▶ _THINGS TO DO_:
1 - In the blog post about Spartacus, rewrite the passage from "The next season" to "discuss your motivation!", substituting "Game of Thrones" for "True Blood".
2 - According to the blog post about Spartacus, which actor played the gladiator Doctore?
3 - Write a continuation of the blog post about Spartacus that follows on from its final sentence.

Saturday, April 7, 2012
I hardly knew what to do with myself last night now that the Starz television show Spartacus is over for the season. Gorgeous blogger/designer/neighbor Stacy Lomman came over every Friday so we could drink pink Champagne while watching Romans and their slaves being killed in ingenious ways. (That guy who got his face cut off? Awesome! And here’s a piece of advice for the ladies from Spartacus creator Steven DeKnight‘s Twitter: “Unfortunately amateur c-sections by vindictively insane frenemies seldom go well.”) Stacy and I are still talking about last week’s finale, in which six major players were offed, including three strong female characters and my favorite gladiator, Oenomaus, aka Doctore.
The next season doesn’t air until 2013! How can I wait? At least I will have Peter Mensah, who played Doctore, migrating to HBO’s True Blood this summer, where he will play a vampire. Goodbye, Eric Northman! You are no longer my favorite vampire. This guy is.
And, doubling my pleasure, the spectacular eyebrows of my beloved Sam Waterston will be employed on the new Aaron Sorkin show The Newsroom, which will air right after True Blood starting June 24. The Newsroom is about a cable news network, and I used to work for CNN so …. Sam, call me to discuss your motivation!

▶ _GIVEN INFORMATION_:
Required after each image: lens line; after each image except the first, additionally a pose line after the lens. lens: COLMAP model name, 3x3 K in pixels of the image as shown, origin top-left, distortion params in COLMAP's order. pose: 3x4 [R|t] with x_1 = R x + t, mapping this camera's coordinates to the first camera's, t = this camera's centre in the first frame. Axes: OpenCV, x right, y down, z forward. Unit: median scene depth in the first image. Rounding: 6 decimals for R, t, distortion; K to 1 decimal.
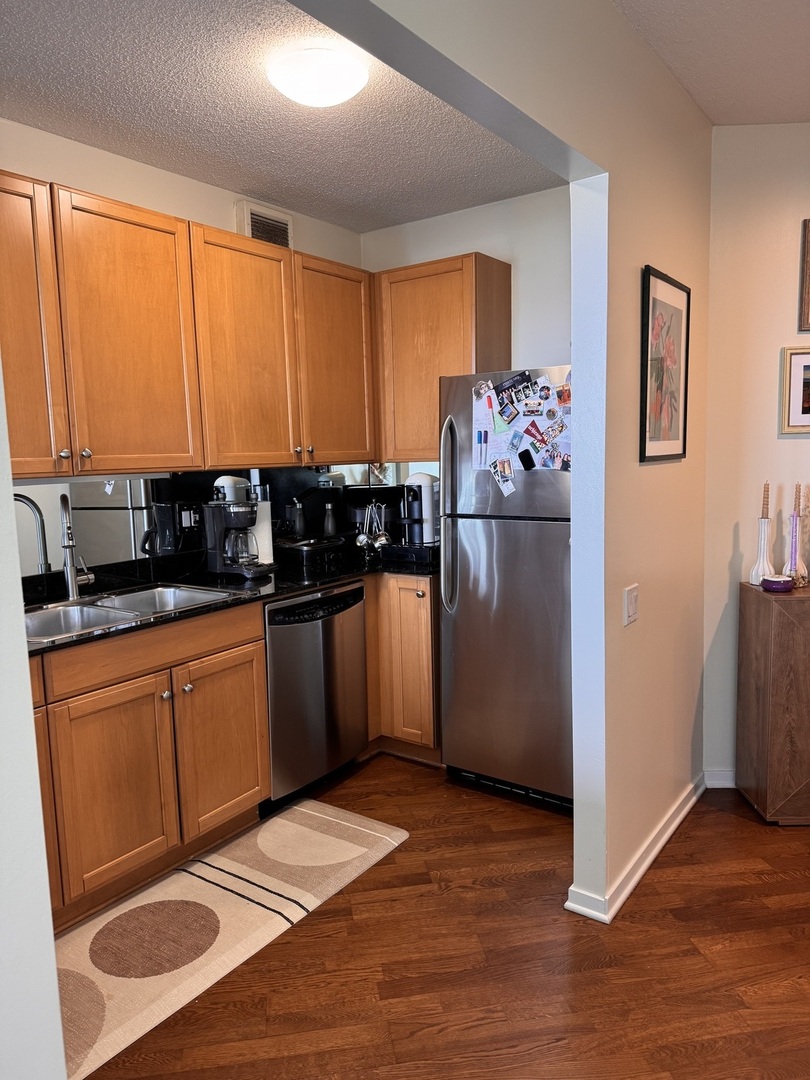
lens RADIAL K [[760.0, 0, 405.0], [0, 760.0, 540.0], [0, 0, 1]] dist [0.051862, -0.067138]
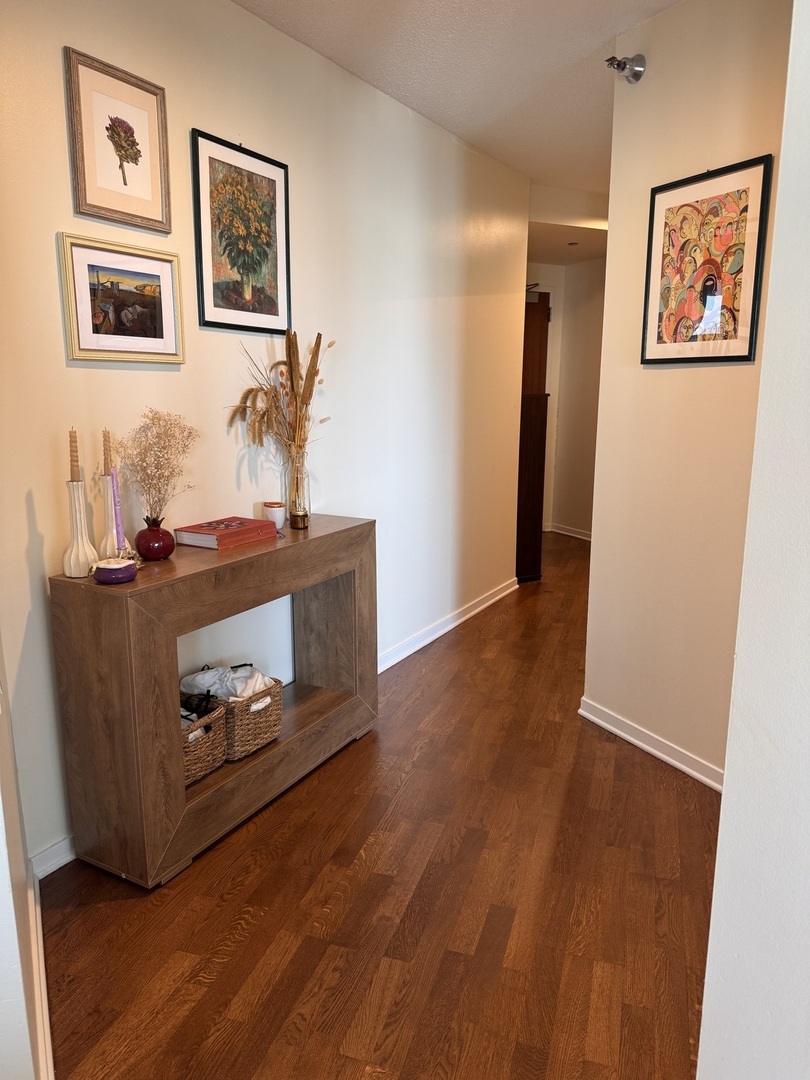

▶ _ANSWER SECTION_:
1 -
The next season doesn’t air until 2013! How can I wait? At least I will have Peter Mensah, who played Doctore, migrating to HBO’s Game of Thrones this summer, where he will play a vampire. Goodbye, Eric Northman! You are no longer my favorite vampire. This guy is.
And, doubling my pleasure, the spectacular eyebrows of my beloved Sam Waterston will be employed on the new Aaron Sorkin show The Newsroom, which will air right after Game of Thrones starting June 24. The Newsroom is about a cable news network, and I used to work for CNN so …. Sam, call me to discuss your motivation!

2 - Peter Mensah.

3 -
But until all that starts, my mind is still on Spartacus. After the finale, Stacy and I couldn’t get enough so we were looking up all the actors on IMDB and Wikipedia. It turns out that Peter Mensah is a 52-year-old running around shirtless. (He would have been in his mid-30s when he played his first IMDB-listed role in a Nancy Drew television series.) This made me happy because I’ve always been a late bloomer. I know that life doesn’t end at 30 because I didn’t even start having real fun until after that, but that doesn’t stop me from being irked by all the ageist crap I read/hear. Madonna — who is just over a year older than Mensah — is always a target for critics of women who do what they feel like doing. People complain about what she’s done to her face, and that she wears skimpy stage outfits and does cartwheels during halftime at the Superbowl. Back in her 30s, Madonna predicted that everyone’s panties would be in a twist about such behavior.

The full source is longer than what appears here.